▶ **Do this**
Convert part of the entries below into a JSON list of strings, one string per line and no blank lines. Begin at the line that contains "family: Arecaceae" and stop after the line that contains "genus: Triphysaria".

****

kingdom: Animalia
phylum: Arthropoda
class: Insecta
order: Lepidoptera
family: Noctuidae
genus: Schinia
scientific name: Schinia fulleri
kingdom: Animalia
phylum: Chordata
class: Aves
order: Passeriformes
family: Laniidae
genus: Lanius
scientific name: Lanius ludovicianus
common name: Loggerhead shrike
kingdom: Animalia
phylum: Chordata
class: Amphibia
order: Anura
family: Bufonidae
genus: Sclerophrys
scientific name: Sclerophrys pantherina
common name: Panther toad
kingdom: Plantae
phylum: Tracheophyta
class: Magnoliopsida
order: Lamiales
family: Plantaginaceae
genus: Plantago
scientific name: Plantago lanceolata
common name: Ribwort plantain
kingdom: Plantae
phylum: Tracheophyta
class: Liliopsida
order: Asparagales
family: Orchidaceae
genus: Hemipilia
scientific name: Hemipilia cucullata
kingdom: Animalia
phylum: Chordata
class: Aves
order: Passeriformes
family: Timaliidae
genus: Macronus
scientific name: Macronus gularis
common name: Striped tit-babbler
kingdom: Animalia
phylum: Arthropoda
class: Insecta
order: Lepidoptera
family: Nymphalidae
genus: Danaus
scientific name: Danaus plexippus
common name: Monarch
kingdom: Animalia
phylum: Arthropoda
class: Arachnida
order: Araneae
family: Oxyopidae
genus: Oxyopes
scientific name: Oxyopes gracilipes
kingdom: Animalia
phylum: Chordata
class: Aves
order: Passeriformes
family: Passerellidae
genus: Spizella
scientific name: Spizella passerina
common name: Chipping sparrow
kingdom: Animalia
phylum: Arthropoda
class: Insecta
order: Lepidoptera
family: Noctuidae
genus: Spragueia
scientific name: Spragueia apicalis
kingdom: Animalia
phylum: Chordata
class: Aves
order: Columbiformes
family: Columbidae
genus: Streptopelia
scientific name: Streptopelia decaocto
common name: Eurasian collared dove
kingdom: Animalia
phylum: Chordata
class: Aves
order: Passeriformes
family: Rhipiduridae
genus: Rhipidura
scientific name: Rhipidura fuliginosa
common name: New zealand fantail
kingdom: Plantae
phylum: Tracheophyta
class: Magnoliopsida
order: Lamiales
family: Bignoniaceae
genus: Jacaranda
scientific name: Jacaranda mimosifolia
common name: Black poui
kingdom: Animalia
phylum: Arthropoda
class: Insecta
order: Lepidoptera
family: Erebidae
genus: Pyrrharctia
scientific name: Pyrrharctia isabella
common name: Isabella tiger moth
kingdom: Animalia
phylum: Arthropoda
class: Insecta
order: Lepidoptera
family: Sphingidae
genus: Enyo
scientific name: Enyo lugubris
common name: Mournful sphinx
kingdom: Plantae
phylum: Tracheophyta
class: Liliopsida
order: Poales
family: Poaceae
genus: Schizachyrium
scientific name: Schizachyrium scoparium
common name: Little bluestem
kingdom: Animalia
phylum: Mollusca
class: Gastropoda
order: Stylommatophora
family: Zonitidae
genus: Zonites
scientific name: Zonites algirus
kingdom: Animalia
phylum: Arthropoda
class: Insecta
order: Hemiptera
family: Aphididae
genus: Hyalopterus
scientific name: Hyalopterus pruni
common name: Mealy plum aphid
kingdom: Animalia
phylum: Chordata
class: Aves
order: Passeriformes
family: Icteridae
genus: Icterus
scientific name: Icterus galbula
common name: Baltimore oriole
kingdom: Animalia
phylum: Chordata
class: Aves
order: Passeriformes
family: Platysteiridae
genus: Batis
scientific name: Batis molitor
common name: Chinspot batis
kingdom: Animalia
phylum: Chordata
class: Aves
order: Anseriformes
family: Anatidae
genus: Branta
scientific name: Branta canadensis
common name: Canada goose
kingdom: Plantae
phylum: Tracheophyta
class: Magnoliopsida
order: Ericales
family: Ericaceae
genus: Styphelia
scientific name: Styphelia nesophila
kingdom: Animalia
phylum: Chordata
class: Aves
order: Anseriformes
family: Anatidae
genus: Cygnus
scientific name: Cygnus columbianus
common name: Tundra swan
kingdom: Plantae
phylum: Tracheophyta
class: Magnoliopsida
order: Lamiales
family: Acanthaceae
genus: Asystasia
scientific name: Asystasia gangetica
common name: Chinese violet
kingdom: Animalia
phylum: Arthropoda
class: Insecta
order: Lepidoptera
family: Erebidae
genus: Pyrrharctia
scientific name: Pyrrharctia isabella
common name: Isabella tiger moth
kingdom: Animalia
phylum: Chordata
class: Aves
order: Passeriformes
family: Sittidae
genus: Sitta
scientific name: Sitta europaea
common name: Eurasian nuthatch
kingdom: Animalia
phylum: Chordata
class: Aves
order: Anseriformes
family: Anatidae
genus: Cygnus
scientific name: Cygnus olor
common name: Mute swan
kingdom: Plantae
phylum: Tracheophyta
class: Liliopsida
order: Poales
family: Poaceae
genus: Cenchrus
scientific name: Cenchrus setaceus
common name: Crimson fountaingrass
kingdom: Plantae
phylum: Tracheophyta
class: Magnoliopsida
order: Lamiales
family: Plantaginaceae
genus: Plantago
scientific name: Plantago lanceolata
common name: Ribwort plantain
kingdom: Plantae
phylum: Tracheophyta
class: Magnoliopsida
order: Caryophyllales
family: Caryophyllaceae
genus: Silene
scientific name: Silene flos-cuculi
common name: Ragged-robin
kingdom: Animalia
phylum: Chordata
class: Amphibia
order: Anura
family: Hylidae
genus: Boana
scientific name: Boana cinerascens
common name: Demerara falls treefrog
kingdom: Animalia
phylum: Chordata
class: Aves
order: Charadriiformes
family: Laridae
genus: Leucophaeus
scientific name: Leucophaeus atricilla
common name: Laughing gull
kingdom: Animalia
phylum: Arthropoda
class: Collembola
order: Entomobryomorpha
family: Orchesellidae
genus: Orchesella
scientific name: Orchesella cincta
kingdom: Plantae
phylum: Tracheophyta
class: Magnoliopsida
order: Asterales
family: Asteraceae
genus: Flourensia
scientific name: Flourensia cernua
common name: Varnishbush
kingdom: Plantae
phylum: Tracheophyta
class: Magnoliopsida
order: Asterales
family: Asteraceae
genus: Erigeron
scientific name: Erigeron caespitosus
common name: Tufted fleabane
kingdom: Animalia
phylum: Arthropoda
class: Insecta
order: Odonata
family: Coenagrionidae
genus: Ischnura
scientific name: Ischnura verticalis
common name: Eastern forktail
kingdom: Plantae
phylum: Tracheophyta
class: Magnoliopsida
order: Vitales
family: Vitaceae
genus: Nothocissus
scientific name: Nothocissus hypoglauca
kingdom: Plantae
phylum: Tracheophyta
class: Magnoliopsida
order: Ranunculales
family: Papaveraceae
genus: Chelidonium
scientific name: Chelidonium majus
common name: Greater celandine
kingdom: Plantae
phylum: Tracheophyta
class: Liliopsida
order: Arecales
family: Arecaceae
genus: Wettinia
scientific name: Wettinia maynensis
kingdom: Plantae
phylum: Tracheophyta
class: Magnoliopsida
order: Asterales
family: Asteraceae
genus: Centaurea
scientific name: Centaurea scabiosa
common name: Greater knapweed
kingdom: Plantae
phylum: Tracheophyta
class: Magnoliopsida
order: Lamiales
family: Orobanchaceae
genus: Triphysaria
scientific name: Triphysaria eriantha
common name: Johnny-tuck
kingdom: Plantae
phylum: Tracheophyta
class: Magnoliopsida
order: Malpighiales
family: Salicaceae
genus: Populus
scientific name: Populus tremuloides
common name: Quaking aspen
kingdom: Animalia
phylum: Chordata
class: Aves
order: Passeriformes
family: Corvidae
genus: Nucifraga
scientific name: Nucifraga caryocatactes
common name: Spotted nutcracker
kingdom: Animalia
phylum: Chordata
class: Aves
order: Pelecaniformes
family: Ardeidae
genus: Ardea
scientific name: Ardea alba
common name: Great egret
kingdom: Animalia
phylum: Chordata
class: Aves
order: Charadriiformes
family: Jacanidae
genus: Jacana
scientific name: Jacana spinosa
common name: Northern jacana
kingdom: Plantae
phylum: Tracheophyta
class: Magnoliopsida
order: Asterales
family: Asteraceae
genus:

****

▶ **Written solution**
[
  "family: Arecaceae",
  "genus: Wettinia",
  "scientific name: Wettinia maynensis",
  "kingdom: Plantae",
  "phylum: Tracheophyta",
  "class: Magnoliopsida",
  "order: Asterales",
  "family: Asteraceae",
  "genus: Centaurea",
  "scientific name: Centaurea scabiosa",
  "common name: Greater knapweed",
  "kingdom: Plantae",
  "phylum: Tracheophyta",
  "class: Magnoliopsida",
  "order: Lamiales",
  "family: Orobanchaceae",
  "genus: Triphysaria"
]